The threat has prompted top global miner BHP Billiton (BHP.AX)(BLT.L) to install 30 megawatts of diesel generation at its Olympic Dam copper mine in South Australia, which was forced to close for two weeks last year after a state-wide blackout that cost it $105 million.

"That doesn't give us the ability to operate at normal levels. It's really just insurance to prevent any asset damage," Olympic Dam president Jacqui McGill told reporters this week.

Meanwhile, Alcoa (AA.N), which runs the Portland aluminium smelter in Victoria, is taking a different tack, offering to curb its power use for a fee for up to an hour during peak-demand, said spokeswoman Jodie Read.

The company's Portland smelter has recently returned to operating at about 300,000 tonnes a year since suffering a near-fatal power failure.

Elsewhere, the Tomago aluminium smelter in New South Wales would be vulnerable if it faced a prolonged heat wave at the same time as Victoria and South Australia.

"If the power goes off for any more than three hours, our potlines will freeze and they cannot be unfrozen. It's a catastrophic loss," said Matthew Howell, chief executive of Tomago Aluminium, owned by Rio Tinto (RIO.AX)(RIO.L), CSR (CSR.AX) and Norsk Hydro (NHY.OL).

Unlike Alcoa, Tomago has offered to turn off its potlines, used to make aluminium, only if the market operator is facing a state-wide blackout.

"You want to interrupt load to a potline as a last resort. You don't want to do it as a playing-an-arbitrage-with-your-energy-supplier," Howell told Reuters.

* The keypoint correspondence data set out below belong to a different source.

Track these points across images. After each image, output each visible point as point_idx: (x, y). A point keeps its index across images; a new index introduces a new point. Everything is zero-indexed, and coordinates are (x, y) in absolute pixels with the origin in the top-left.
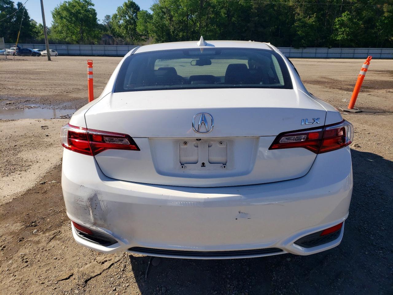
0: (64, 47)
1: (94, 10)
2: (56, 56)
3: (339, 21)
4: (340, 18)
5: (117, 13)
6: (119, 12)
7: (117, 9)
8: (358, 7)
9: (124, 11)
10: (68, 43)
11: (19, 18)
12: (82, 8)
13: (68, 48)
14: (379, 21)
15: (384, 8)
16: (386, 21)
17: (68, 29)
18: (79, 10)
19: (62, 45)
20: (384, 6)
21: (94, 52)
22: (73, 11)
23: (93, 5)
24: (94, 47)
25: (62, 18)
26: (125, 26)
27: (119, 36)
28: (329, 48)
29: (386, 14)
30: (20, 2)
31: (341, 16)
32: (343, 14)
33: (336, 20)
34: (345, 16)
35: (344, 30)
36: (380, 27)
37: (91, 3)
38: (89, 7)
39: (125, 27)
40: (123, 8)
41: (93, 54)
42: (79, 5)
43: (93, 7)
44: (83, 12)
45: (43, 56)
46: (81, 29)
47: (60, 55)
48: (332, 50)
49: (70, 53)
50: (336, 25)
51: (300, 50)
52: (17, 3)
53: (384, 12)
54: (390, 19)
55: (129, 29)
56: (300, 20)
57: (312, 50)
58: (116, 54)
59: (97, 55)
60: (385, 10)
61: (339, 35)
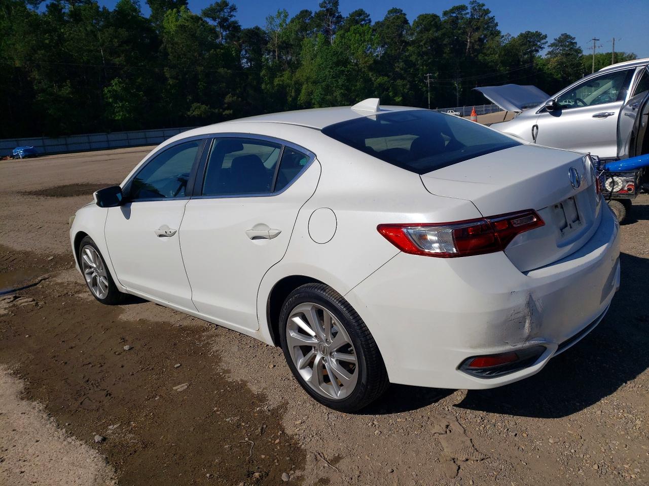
3: (109, 91)
4: (110, 87)
8: (128, 71)
14: (164, 91)
15: (166, 73)
16: (172, 91)
20: (165, 71)
28: (108, 133)
29: (171, 82)
31: (110, 85)
32: (113, 82)
33: (106, 91)
34: (116, 84)
35: (123, 105)
36: (168, 99)
48: (113, 136)
50: (107, 98)
51: (62, 141)
53: (166, 79)
54: (177, 88)
56: (43, 91)
57: (82, 139)
60: (168, 75)
61: (117, 112)
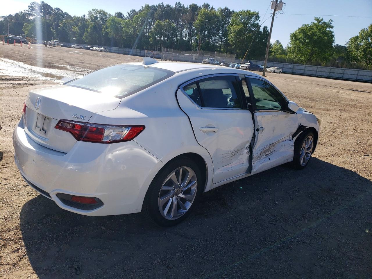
0: (290, 66)
1: (332, 32)
2: (279, 73)
5: (359, 35)
6: (361, 35)
7: (360, 32)
9: (368, 33)
10: (296, 63)
11: (261, 39)
12: (320, 30)
13: (293, 67)
17: (300, 50)
18: (316, 32)
19: (289, 64)
21: (318, 73)
22: (309, 34)
23: (332, 27)
24: (319, 68)
25: (296, 40)
26: (364, 49)
27: (355, 59)
30: (266, 26)
37: (330, 25)
38: (328, 29)
39: (363, 51)
40: (368, 30)
41: (316, 75)
42: (317, 28)
43: (331, 29)
44: (319, 35)
45: (268, 72)
46: (312, 50)
47: (283, 72)
49: (306, 73)
52: (263, 27)
55: (368, 53)
58: (342, 77)
59: (320, 76)
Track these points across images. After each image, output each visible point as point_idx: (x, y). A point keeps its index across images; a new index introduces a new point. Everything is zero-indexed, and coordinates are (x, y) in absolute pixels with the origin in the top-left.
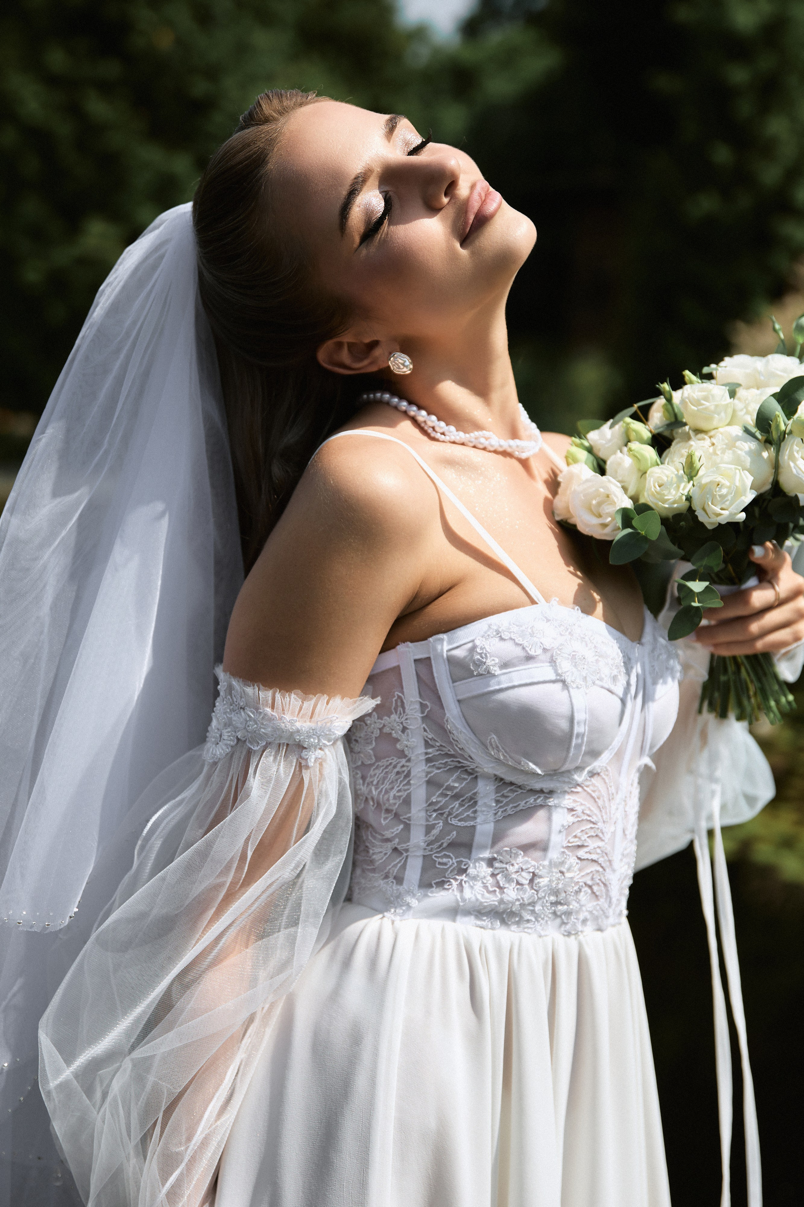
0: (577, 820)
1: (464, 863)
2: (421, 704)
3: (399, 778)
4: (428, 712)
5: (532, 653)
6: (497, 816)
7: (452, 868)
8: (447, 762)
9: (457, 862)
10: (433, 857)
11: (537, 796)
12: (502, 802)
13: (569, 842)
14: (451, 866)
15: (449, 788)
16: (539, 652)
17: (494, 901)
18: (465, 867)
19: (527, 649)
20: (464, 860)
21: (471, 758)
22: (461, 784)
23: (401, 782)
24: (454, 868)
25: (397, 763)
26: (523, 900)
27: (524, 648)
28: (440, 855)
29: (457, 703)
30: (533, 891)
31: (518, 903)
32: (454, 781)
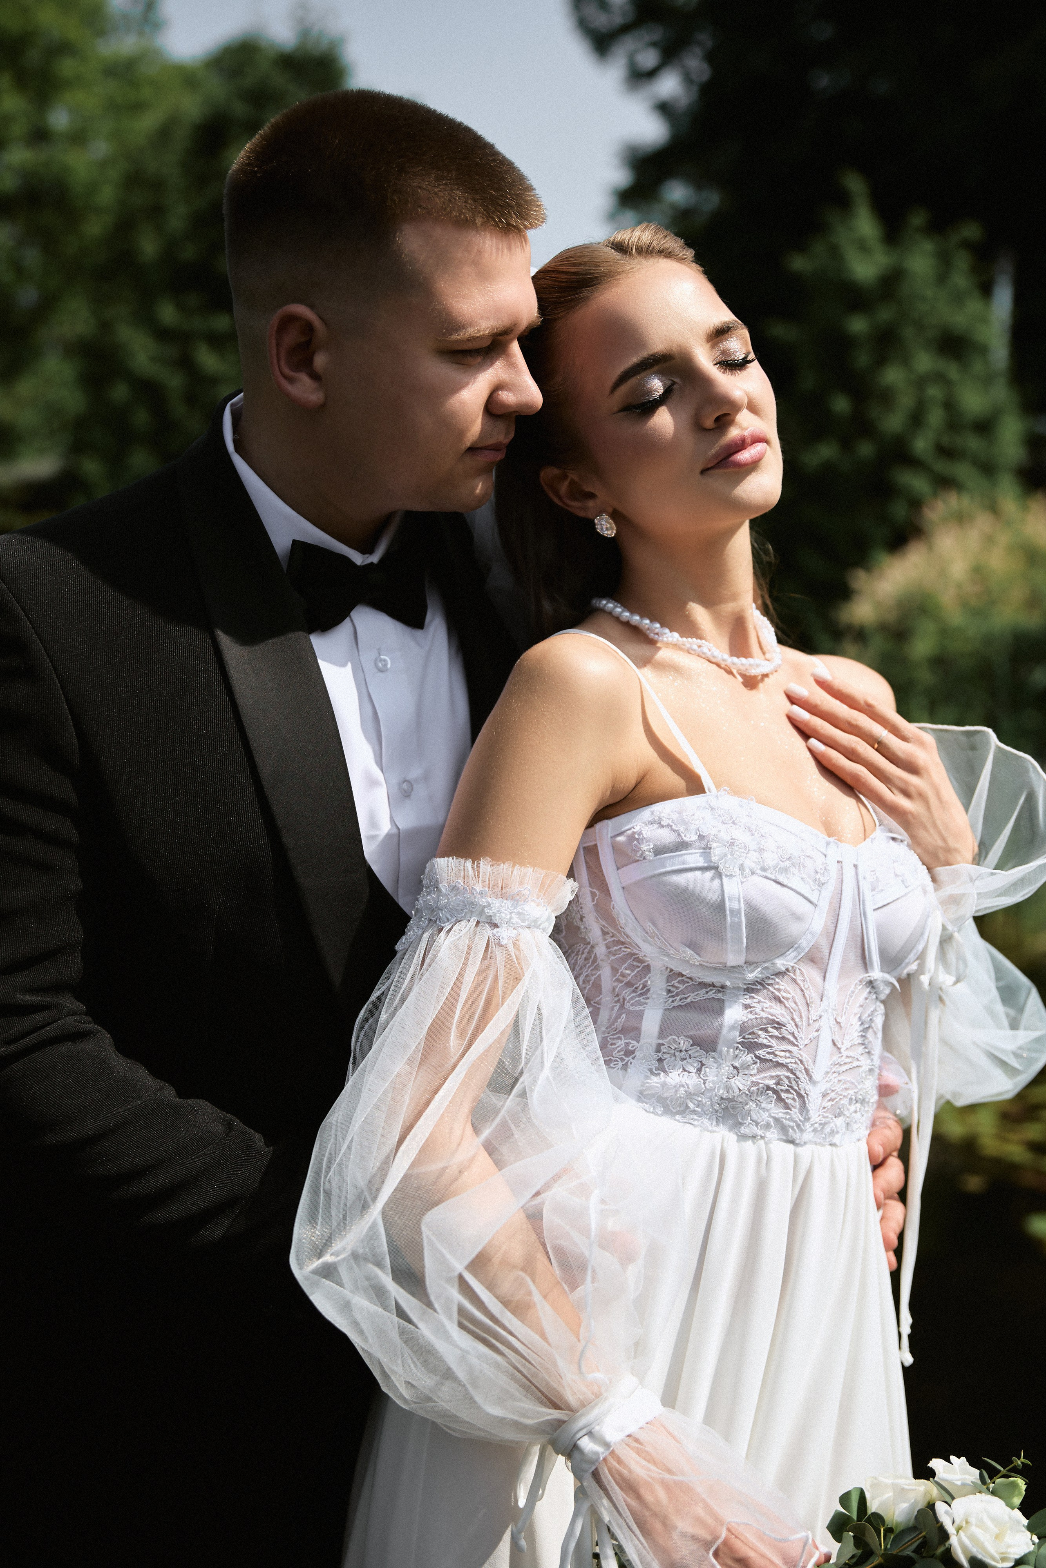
0: (754, 1017)
1: (631, 1045)
2: (592, 892)
3: (587, 964)
4: (597, 899)
5: (686, 839)
6: (667, 1004)
7: (619, 1048)
8: (621, 948)
9: (625, 1043)
10: (608, 1039)
11: (709, 989)
12: (673, 992)
13: (744, 1038)
14: (619, 1046)
15: (623, 975)
16: (694, 837)
17: (657, 1083)
18: (633, 1049)
19: (682, 834)
20: (632, 1042)
21: (639, 947)
22: (633, 971)
23: (589, 967)
24: (622, 1048)
25: (584, 949)
26: (688, 1088)
27: (679, 835)
28: (614, 1037)
29: (621, 890)
30: (700, 1080)
31: (682, 1089)
32: (626, 969)
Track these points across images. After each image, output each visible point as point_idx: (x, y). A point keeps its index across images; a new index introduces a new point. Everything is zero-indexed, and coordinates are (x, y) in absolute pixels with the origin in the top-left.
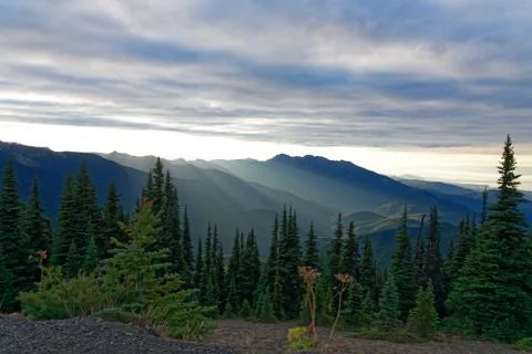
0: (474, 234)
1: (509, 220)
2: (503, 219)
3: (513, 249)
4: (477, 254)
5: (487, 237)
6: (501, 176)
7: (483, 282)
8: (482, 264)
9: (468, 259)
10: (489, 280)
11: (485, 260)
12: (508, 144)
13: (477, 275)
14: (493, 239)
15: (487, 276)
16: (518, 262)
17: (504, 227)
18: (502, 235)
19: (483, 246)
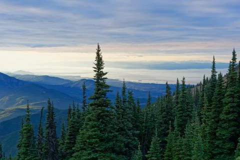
0: (79, 117)
1: (103, 106)
2: (99, 106)
3: (106, 125)
4: (85, 133)
5: (90, 120)
6: (95, 73)
7: (89, 154)
8: (88, 141)
9: (79, 138)
10: (93, 151)
11: (90, 137)
12: (99, 51)
13: (85, 149)
14: (94, 120)
15: (92, 148)
16: (110, 134)
17: (100, 111)
18: (99, 117)
19: (88, 127)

This comes as Audrey Zibelman, chief executive of the Australian Energy Market Operator, says blackouts are a "very, very, very low probability event", given steps such as coaxing gas-fired plants out of retirement, the launch of the Tesla battery on Friday in South Australia and a A$70 million ($53 million) programme to pay some power users to curb their demand.

An independent analyst said that there was less chance of blackouts this year, though he added that the risk remained.

"I don't know what the odds are of a three-hour blackout in New South Wales this summer, but it's certainly not zero," said David Leitch, an energy analyst at ITK Services Australia.

"But my bottom line is that over the last few months I've become more convinced it's less likely to occur than previously."

(The story is refiled to drop 'Inc' from Alcoa company name in paragraph eight.)